=== Section Start ===
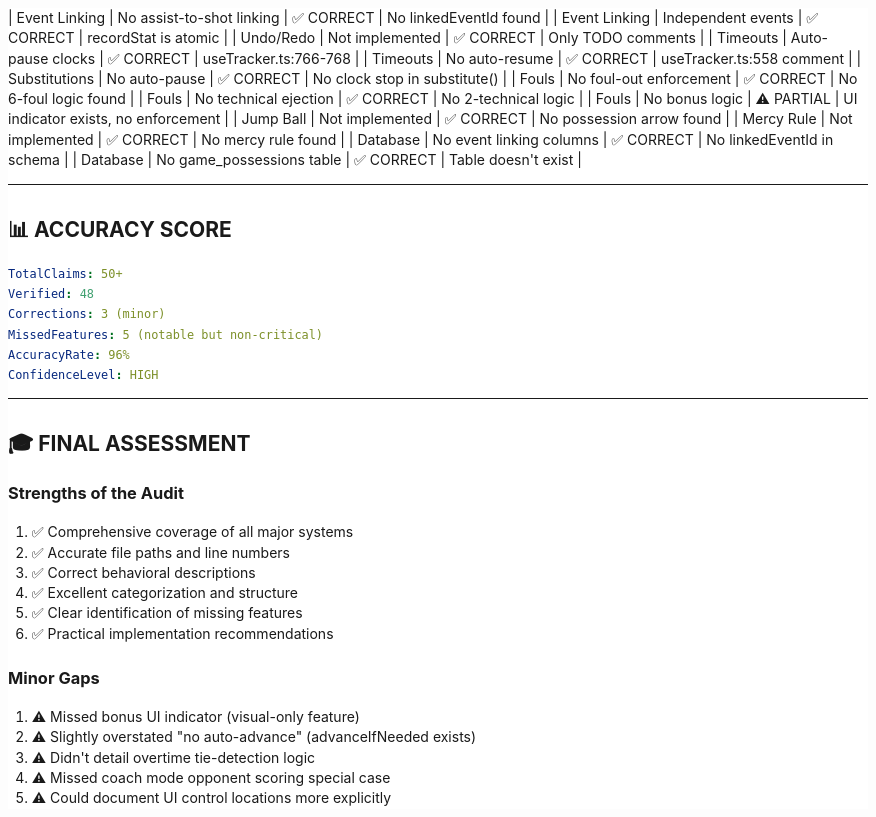 | Event Linking | No assist-to-shot linking | ✅ CORRECT | No linkedEventId found |
| Event Linking | Independent events | ✅ CORRECT | recordStat is atomic |
| Undo/Redo | Not implemented | ✅ CORRECT | Only TODO comments |
| Timeouts | Auto-pause clocks | ✅ CORRECT | useTracker.ts:766-768 |
| Timeouts | No auto-resume | ✅ CORRECT | useTracker.ts:558 comment |
| Substitutions | No auto-pause | ✅ CORRECT | No clock stop in substitute() |
| Fouls | No foul-out enforcement | ✅ CORRECT | No 6-foul logic found |
| Fouls | No technical ejection | ✅ CORRECT | No 2-technical logic |
| Fouls | No bonus logic | ⚠️ PARTIAL | UI indicator exists, no enforcement |
| Jump Ball | Not implemented | ✅ CORRECT | No possession arrow found |
| Mercy Rule | Not implemented | ✅ CORRECT | No mercy rule found |
| Database | No event linking columns | ✅ CORRECT | No linkedEventId in schema |
| Database | No game_possessions table | ✅ CORRECT | Table doesn't exist |

---

## 📊 ACCURACY SCORE

```yaml
TotalClaims: 50+
Verified: 48
Corrections: 3 (minor)
MissedFeatures: 5 (notable but non-critical)
AccuracyRate: 96%
ConfidenceLevel: HIGH
```

---

## 🎓 FINAL ASSESSMENT

### Strengths of the Audit
1. ✅ Comprehensive coverage of all major systems
2. ✅ Accurate file paths and line numbers
3. ✅ Correct behavioral descriptions
4. ✅ Excellent categorization and structure
5. ✅ Clear identification of missing features
6. ✅ Practical implementation recommendations

### Minor Gaps
1. ⚠️ Missed bonus UI indicator (visual-only feature)
2. ⚠️ Slightly overstated "no auto-advance" (advanceIfNeeded exists)
3. ⚠️ Didn't detail overtime tie-detection logic
4. ⚠️ Missed coach mode opponent scoring special case
5. ⚠️ Could document UI control locations more explicitly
=== Section End ===
• _Exercise brief_
Every line from the top of the material above through the line with "useTracker.ts:558 comment |" should be duplicated exactly, please; leave out the pictures.

• _Response for this exercise_
 | Event Linking | No assist-to-shot linking | ✅ CORRECT | No linkedEventId found |
| Event Linking | Independent events | ✅ CORRECT | recordStat is atomic |
| Undo/Redo | Not implemented | ✅ CORRECT | Only TODO comments |
| Timeouts | Auto-pause clocks | ✅ CORRECT | useTracker.ts:766-768 |
| Timeouts | No auto-resume | ✅ CORRECT | useTracker.ts:558 comment |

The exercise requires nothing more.